### [Your instructions]
Can you resume the quarterly results report below, writing on from its final sentence about operating expenses rather than from the items?

Total second quarter revenue was $50.1 million, ahead of the company’s target range. This represents a decline of approximately 2% compared with the second quarter of 2020, on slightly lower product volume.  

  

GAAP Gross loss was $16.1 million, up from $1.4 million in the prior year period, driven primarily by $10 million in increased logistics expense that was not passed along to customers, a strong ramp up in employee count and other overhead expenses to support the company’s strong growth trajectory, and a $7.2 million increase in stock-based compensation associated with the transition to a public company.  

  

GAAP operating expenses were $59.9 million, including $49.0 million in stock-based compensation as a result of the company’s IPO, relating to one-time or catch-up charges for prior-issued stock. On a non-GAAP basis, excluding stock-based compensation and certain other expenses, operating expenses were $8.3 million, better than the company’s original guidance range due to timing between quarters, which compares to $4.2 million in the year-ago quarter. The year-over-year increase was driven primarily by necessary growth in staffing and other public-company preparations.

### [Supplied information]
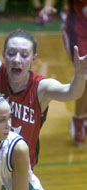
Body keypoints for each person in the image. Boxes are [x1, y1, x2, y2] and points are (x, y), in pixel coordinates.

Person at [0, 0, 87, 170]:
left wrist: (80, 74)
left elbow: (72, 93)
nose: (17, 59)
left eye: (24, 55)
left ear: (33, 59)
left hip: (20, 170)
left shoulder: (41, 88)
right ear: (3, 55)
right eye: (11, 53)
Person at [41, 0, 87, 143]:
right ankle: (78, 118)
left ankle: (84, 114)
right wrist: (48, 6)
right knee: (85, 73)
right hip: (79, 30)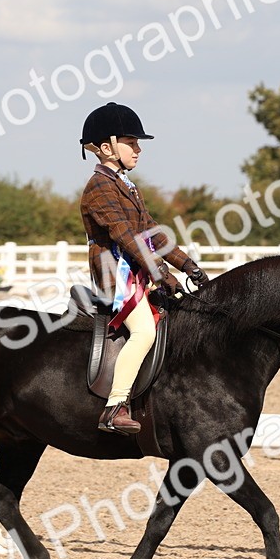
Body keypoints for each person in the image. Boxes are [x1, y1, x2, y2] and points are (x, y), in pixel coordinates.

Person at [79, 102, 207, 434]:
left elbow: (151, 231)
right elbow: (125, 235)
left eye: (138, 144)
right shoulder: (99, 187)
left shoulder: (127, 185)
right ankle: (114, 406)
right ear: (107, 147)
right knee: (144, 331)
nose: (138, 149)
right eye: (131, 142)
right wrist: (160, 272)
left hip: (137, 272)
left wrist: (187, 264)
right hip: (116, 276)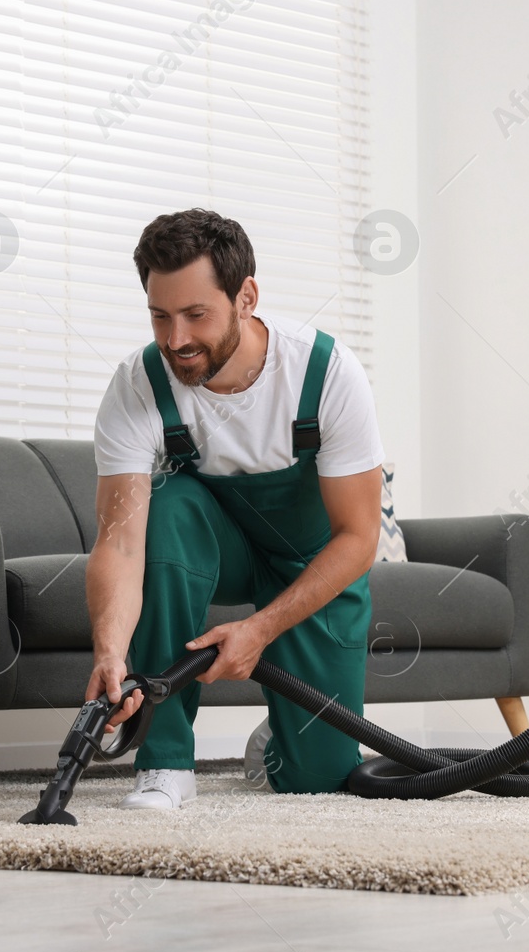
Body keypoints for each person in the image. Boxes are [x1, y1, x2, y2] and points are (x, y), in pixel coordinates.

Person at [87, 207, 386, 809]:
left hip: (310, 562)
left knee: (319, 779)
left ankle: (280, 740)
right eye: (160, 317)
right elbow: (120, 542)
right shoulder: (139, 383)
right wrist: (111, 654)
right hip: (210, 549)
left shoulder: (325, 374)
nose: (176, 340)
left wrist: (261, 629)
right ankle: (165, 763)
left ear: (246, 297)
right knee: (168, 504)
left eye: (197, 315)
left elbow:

### [Task result]
GAAP net loss was $55.8 million, or $0.70 per share, compared to a net loss of $6.8 million, or $0.09 per share in the year-ago quarter. Non-GAAP net loss, which excludes a $20.6 million gain from the sale of a minority investment in Dimension Energy, and a $56.2 million impact of stock-based compensation, IPO related expenses and consulting fees and other non-cash items, was $17.0 million, or $0.21 per share.  This was also within the company’s guidance range, despite absorbing an additional $10 million in logistics expense in the quarter as the global logistics environment worsened, and not all of these costs were able to be passed along to customers.  This result compares to a non-GAAP net loss of $5.6 million, or $0.08 per share in the year-ago quarter.  

 

Second Half 2021 Outlook 

Looking ahead, the company expects to see sequential revenue growth for the remainder of the year.  The third quarter should see improved revenue; however, a continued worsening of logistics costs will delay improvement in profitability until the fourth quarter.  In the fourth quarter, the company expects to see significant sequential revenue growth and a transition toward profitability, driven by the timing of deliveries on contracted projects, cost-saving initiatives and the implementation in the quarter of alternative shipping methods.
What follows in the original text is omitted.